Addiction: A different perspective
Addiction - what is it? It doesn't always have to be simplified or black and white, it can be a variety and range of different things. It can include, alcoholism, drugs, prescribed drugs, video games, sexualised issues etc.
Sometimes what the addiction is, is not actually what is addictive. Sometimes we may automatically label someone who is struggling with an addiction but this can lead to not seeing that person for who they are. This can become traumatic for that person who may not see themselves, or have a sense of self while struggling with an addiction.
What can cause addiction?
An addiction, regardless of what type, or what is used, is usually born from an underlying deep issue that has not been explored or dealt with. It could be a coping mechanism from a traumatic event from childhood - or in later life - that has begun to form. This can often happen when someone struggles with self-regulation and goes into hypoarousal. This then causes the mind and body to shut out the emotional and painful connection and this leads to dissociation.
When in this dissociative state, the mind and body want to escape and may start looking for an alternative solution which can lead to an addiction. Anything that can seem helpful at that time is a way of escaping; not having to deal with the pain, memories or traumatic event that may have occurred. Therefore becoming reliant on another substance or activity and never having that option for a way out.
Taking a different perspective
When someone is suffering from an addiction, friends and family members may see this person as a whole, with a negative outlook. Maybe both unaware of what the deeper cause could be. Someone who may have struggled in childhood and did not have the attuned parent or caregiver, could in later life start to look for other ways to fill this unmet need. They may find themselves looking at ways that make them feel better or more fulfilled and in control.

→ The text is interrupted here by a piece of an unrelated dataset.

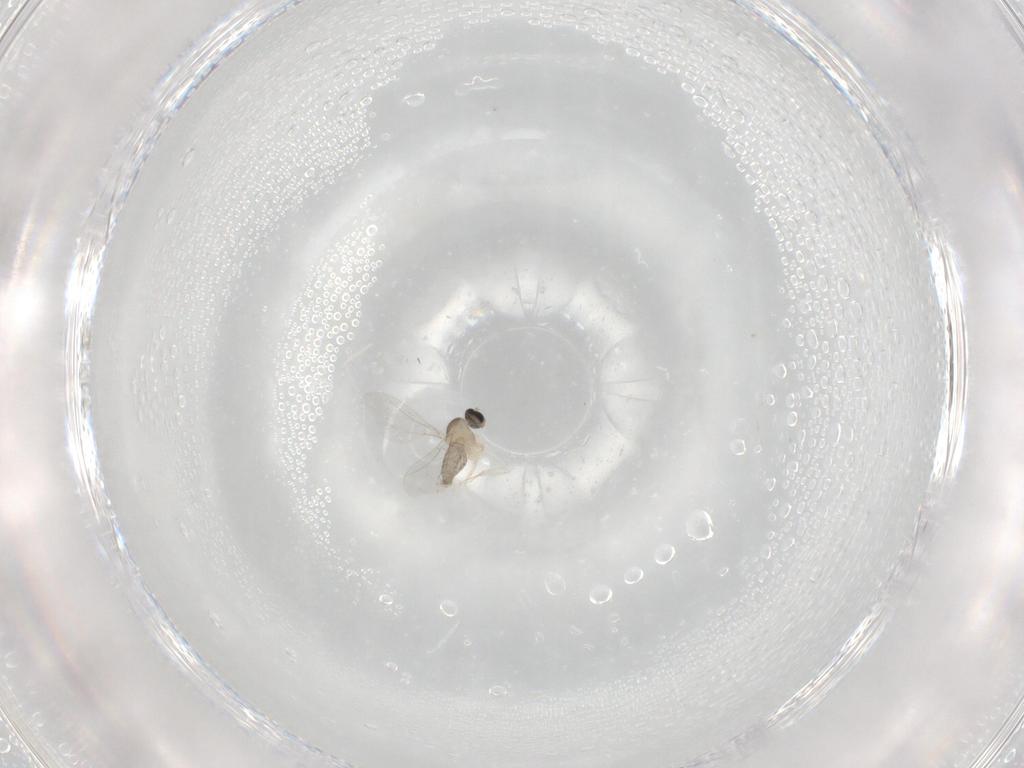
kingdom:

Seeing a friend or family member who has an addiction can be challenging and difficult. You may want to help them with a quick fix or an alternative to make them stop and live a better lifestyle for themselves and their health. It may be important to stop and look at it in a different perspective on what is actually going on underneath, that may not be on the surface or as obvious to themselves or others at the time.

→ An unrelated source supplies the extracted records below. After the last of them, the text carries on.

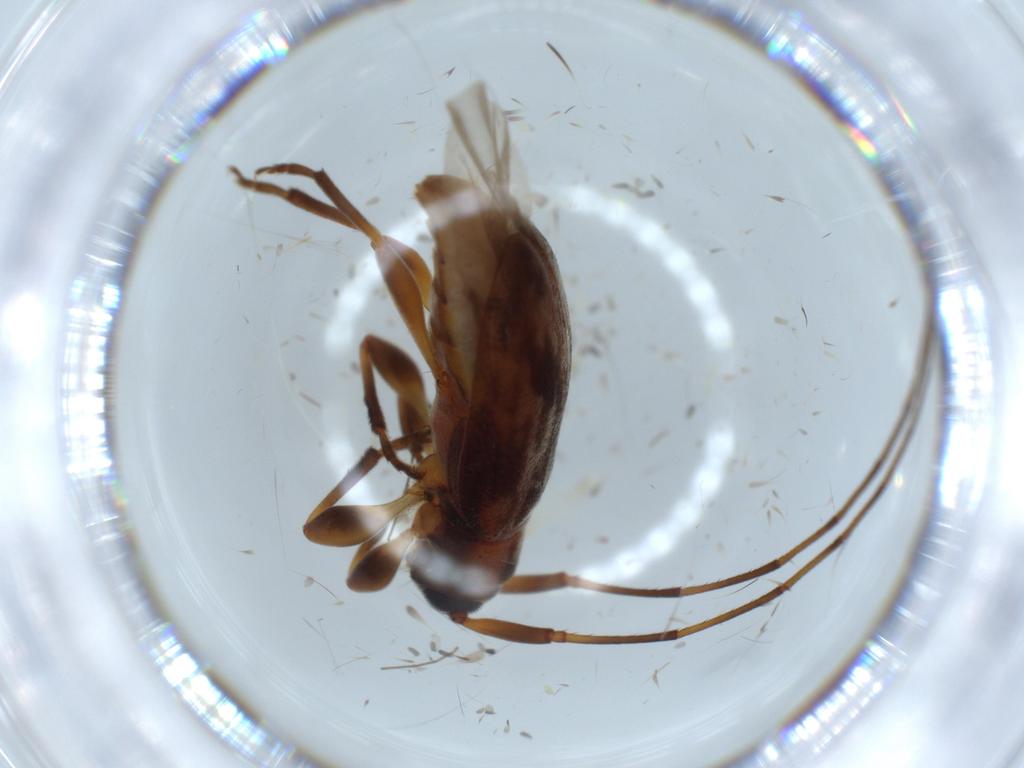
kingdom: Animalia
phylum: Arthropoda
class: Insecta
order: Coleoptera
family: Cerambycidae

There could be years of pain, emotion and traumatic memories that could all be disconnected and deeply buried that it is not in the awareness of the person. As well as being labelled and not seeing that person or remembering them as who they were, can cause a negative response and may not even be known.
Addiction, whatever that may include can be a coping mechanism, an escape or dissociation with the deeper rooted core of something that has happened and never explored or healed.
Remember that person as a whole and not just an addict.